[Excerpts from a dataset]
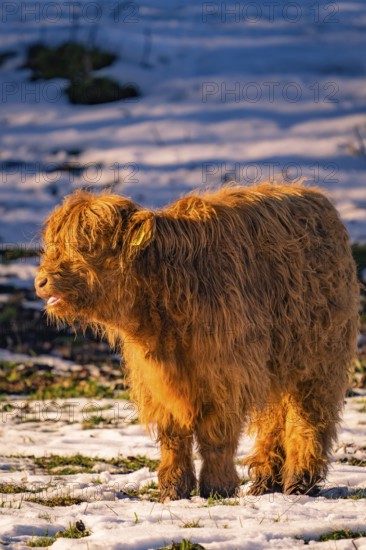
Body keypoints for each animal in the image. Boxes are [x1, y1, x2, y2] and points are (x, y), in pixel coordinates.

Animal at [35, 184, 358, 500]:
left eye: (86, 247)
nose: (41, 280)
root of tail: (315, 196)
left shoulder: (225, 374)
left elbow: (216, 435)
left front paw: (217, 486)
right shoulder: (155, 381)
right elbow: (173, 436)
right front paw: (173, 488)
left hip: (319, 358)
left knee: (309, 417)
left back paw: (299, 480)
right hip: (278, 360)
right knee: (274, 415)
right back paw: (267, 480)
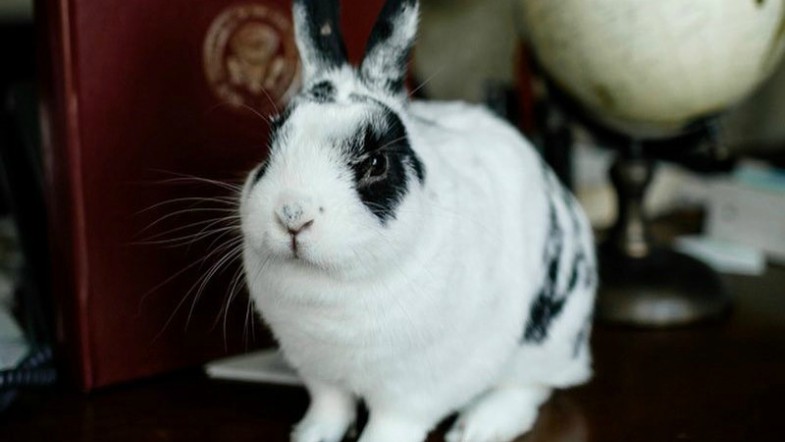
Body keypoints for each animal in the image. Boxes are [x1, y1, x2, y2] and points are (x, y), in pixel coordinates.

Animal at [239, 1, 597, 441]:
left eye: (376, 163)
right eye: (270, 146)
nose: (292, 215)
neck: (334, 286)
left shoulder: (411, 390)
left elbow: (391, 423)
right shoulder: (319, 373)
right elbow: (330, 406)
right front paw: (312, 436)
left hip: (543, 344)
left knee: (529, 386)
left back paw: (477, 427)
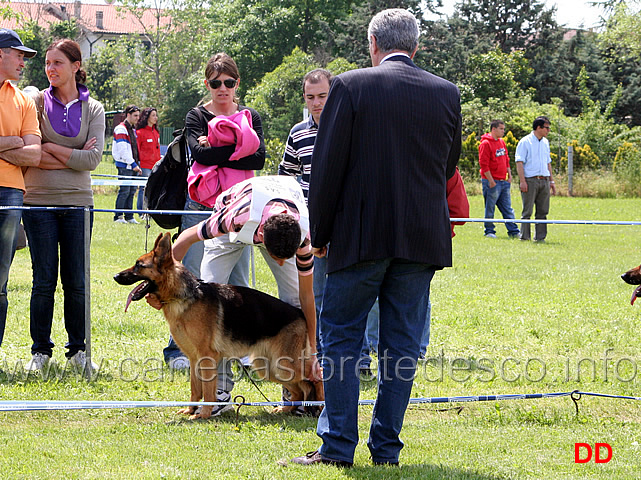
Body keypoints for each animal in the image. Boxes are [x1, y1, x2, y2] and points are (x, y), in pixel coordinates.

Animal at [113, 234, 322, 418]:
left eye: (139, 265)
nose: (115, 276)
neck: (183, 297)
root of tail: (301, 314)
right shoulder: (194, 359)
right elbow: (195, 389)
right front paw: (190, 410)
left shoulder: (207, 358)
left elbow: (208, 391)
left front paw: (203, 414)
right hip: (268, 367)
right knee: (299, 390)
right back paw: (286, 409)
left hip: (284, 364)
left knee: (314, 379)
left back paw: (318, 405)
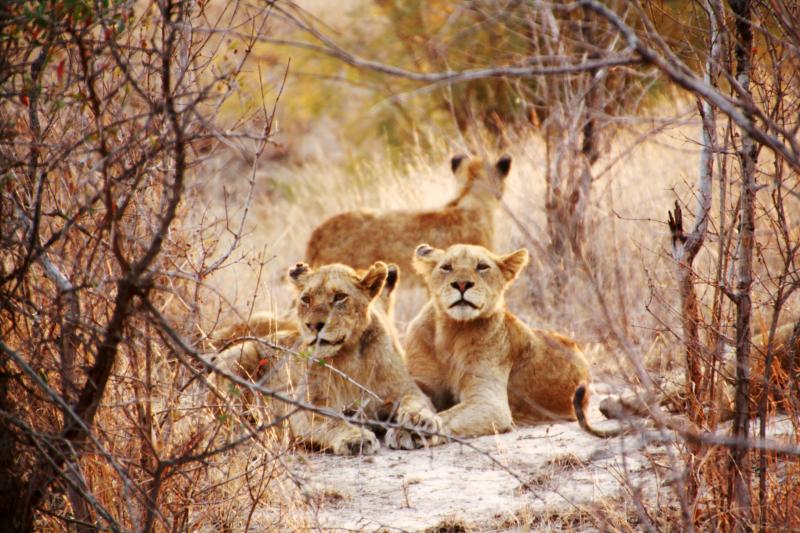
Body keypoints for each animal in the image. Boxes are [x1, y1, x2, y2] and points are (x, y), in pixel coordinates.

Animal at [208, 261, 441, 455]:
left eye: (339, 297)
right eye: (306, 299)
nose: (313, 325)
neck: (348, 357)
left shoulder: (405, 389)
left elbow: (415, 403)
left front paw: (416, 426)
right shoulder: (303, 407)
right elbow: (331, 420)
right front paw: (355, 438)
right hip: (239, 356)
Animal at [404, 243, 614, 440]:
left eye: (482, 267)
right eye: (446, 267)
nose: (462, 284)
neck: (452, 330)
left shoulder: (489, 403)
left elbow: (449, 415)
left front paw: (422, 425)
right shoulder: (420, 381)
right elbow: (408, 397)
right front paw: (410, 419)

_Goal of the exercise_: Please repeat all of the entries above word for word, but drop any pictures.

_Answer below_:
Body keypoints for each animal in the image. Boxes are [x1, y1, x2, y2] and points are (x, y), in pixel coordinates.

Animal at [35, 184, 358, 500]:
left eye: (86, 247)
nose: (41, 280)
root of tail: (315, 196)
left shoulder: (225, 374)
left elbow: (216, 435)
left front paw: (217, 486)
right shoulder: (155, 381)
right elbow: (173, 436)
right front paw: (173, 488)
left hip: (319, 358)
left knee: (309, 417)
left back paw: (299, 480)
right hip: (278, 360)
right knee: (274, 415)
right back paw: (267, 480)
Body keypoints for each animal in the image. Boxes are [x1, y1, x2, y2] and points are (x, y), in pixel coordinates.

Animal at [239, 1, 597, 441]:
left eye: (376, 163)
right eye: (270, 146)
nose: (292, 215)
neck: (334, 286)
left shoulder: (411, 390)
left elbow: (391, 423)
right shoulder: (319, 373)
right elbow: (330, 406)
right front paw: (312, 436)
left hip: (543, 344)
left knee: (529, 386)
left back paw: (477, 427)
Body keypoints for each animal in the image. Boxes are [x1, y1, x2, y2] and points are (x, y), in pixel coordinates.

Animal at [113, 234, 322, 418]:
left eye: (139, 265)
nose: (115, 276)
neck: (183, 297)
root of tail: (301, 314)
right shoulder: (194, 359)
right elbow: (195, 389)
right front paw: (190, 410)
left shoulder: (207, 358)
left elbow: (208, 391)
left front paw: (203, 414)
right hip: (268, 367)
right knee: (299, 390)
right back paw: (286, 409)
left hip: (284, 364)
left knee: (314, 379)
left back paw: (318, 405)
Body keypoints for each animal in the image. Boxes are [x1, y1, x2, y2] and points are (x, y), in pixel coordinates.

Animal at [208, 261, 441, 455]:
left eye: (339, 297)
right eye: (306, 299)
nose: (313, 325)
neck: (348, 357)
left shoulder: (405, 389)
left elbow: (415, 403)
left front paw: (416, 426)
right shoulder: (303, 407)
right elbow: (331, 420)
right front paw: (355, 438)
right hip: (239, 356)
Animal at [404, 243, 614, 440]:
left eye: (482, 267)
right eye: (446, 267)
nose: (462, 284)
neck: (452, 330)
left shoulder: (489, 403)
left elbow: (449, 415)
left front paw: (422, 425)
right shoulder: (420, 381)
right elbow: (408, 397)
right front paw: (410, 419)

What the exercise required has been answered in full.